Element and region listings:
=-=-=
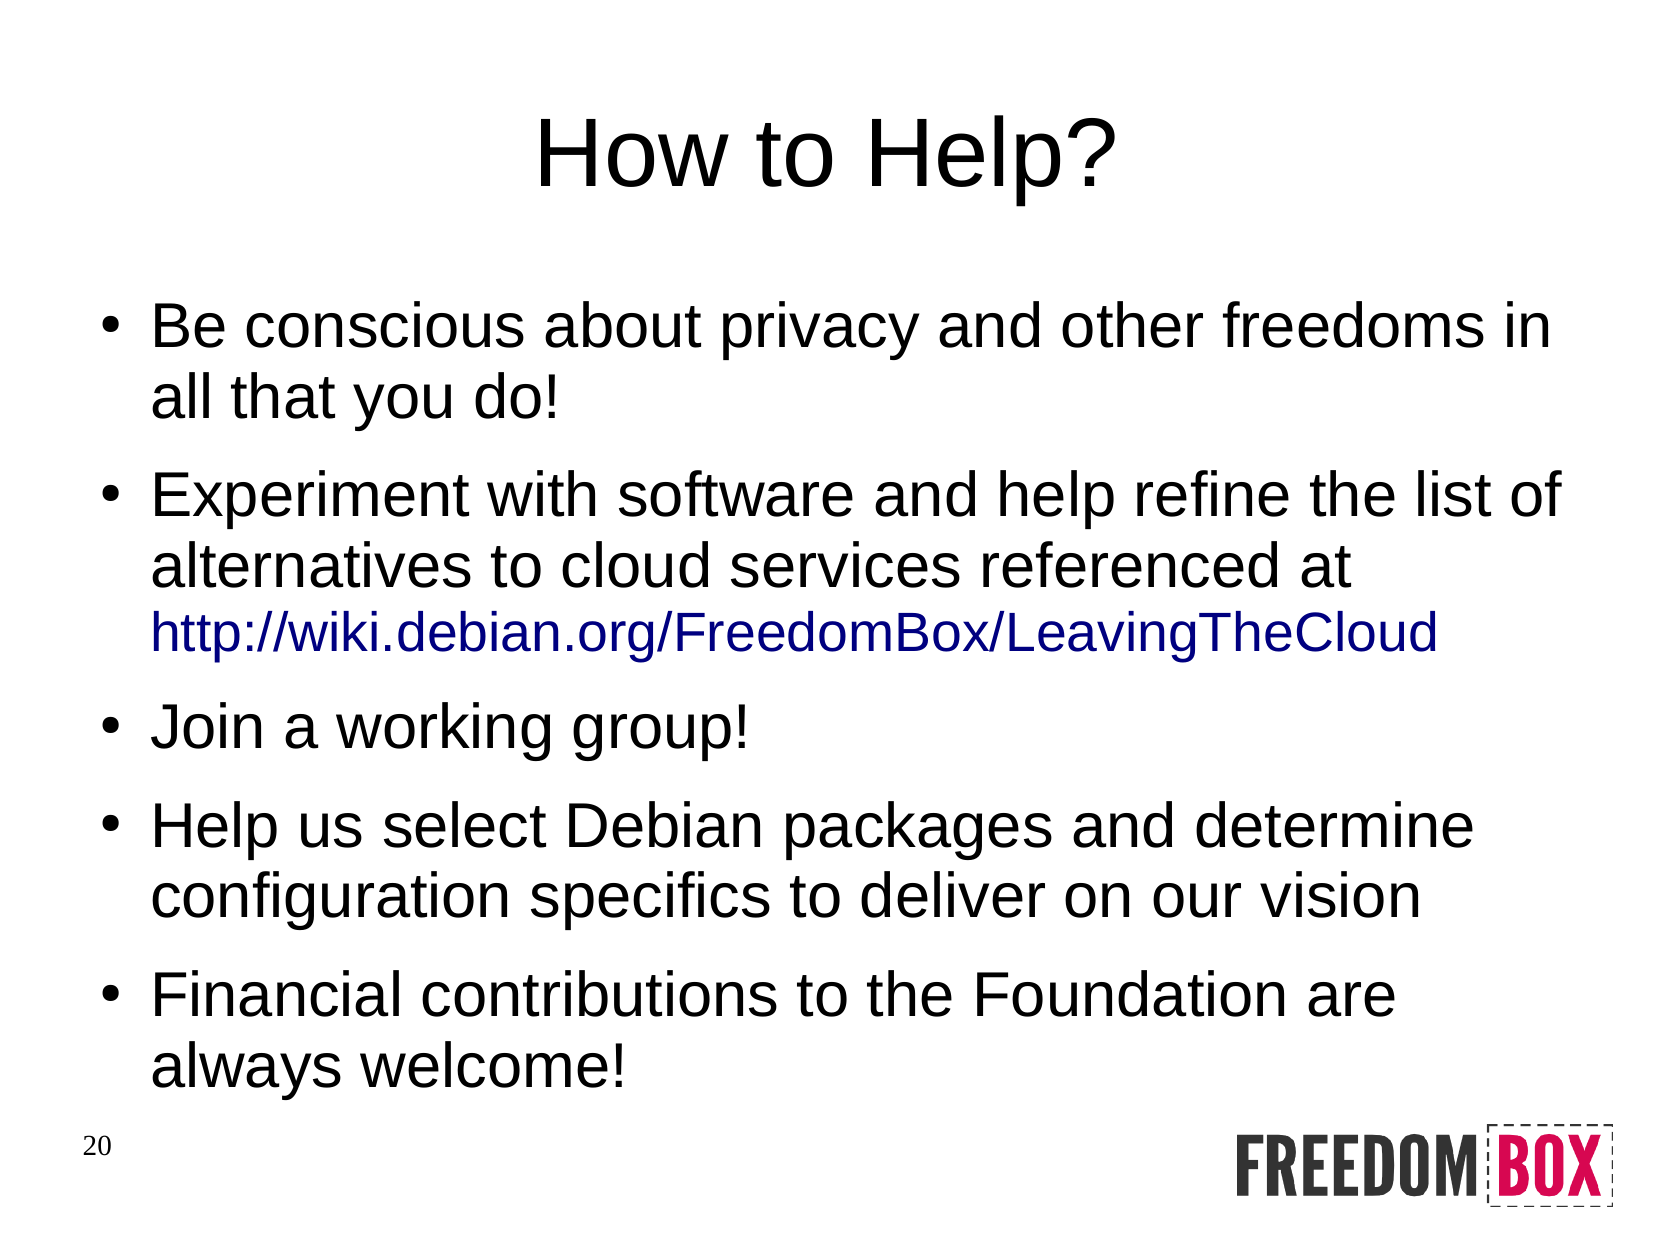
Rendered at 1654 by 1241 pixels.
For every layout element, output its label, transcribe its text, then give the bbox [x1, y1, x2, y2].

picture [1237, 1124, 1613, 1207]
title How to Help? [82, 49, 1571, 257]
list Be conscious about privacy and other freedoms in all that you do! Experiment with software and help refine the list of alternatives to cloud services referenced at http://wiki.debian.org/FreedomBox/LeavingTheCloud Join a working group! Help us select Debian packages and determine configuration specifics to deliver on our vision Financial contributions to the Foundation are always welcome! [82, 290, 1571, 1109]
=-=-=
What you should do:
Put the rows into a two-column CSV with the header request,answer, one line per row. Place each field in double quotes, turn line breaks into spaces, and leave the pictures out.

Output for this exercise:
request,answer
"Rendered at 1654 by 1241 pixels. For every layout element, output its label, transcribe its text, then give the bbox [x1, y1, x2, y2].","picture [1237, 1124, 1613, 1207] title How to Help? [82, 49, 1571, 257] list Be conscious about privacy and other freedoms in all that you do! Experiment with software and help refine the list of alternatives to cloud services referenced at http://wiki.debian.org/FreedomBox/LeavingTheCloud Join a working group! Help us select Debian packages and determine configuration specifics to deliver on our vision Financial contributions to the Foundation are always welcome! [82, 290, 1571, 1109]"